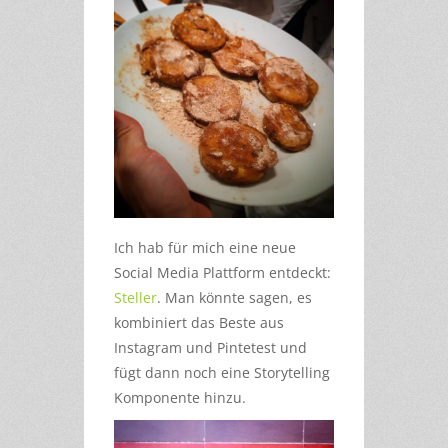
Ich hab für mich eine neue
Social Media Plattform entdeckt:
Steller
. Man könnte sagen, es
kombiniert das Beste aus
Instagram und Pintetest und
fügt dann noch eine Storytelling
Komponente hinzu.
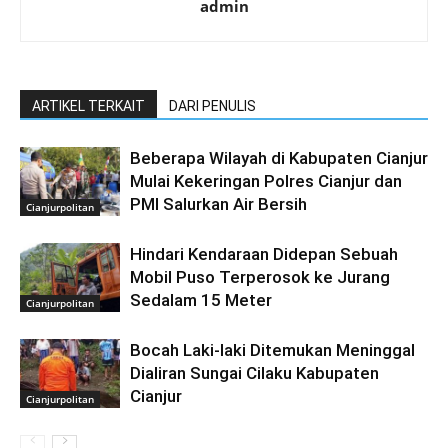
admin
ARTIKEL TERKAIT
DARI PENULIS
Beberapa Wilayah di Kabupaten Cianjur
Mulai Kekeringan Polres Cianjur dan
PMI Salurkan Air Bersih
Cianjurpolitan
Hindari Kendaraan Didepan Sebuah
Mobil Puso Terperosok ke Jurang
Sedalam 15 Meter
Cianjurpolitan
Bocah Laki-laki Ditemukan Meninggal
Dialiran Sungai Cilaku Kabupaten
Cianjur
Cianjurpolitan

--- WORK TO BE COMPLETED ---
For each line above that includes the word "Kabupaten", make a copy of that line.

--- YOUR RESPONSE ---
Beberapa Wilayah di Kabupaten Cianjur
Dialiran Sungai Cilaku Kabupaten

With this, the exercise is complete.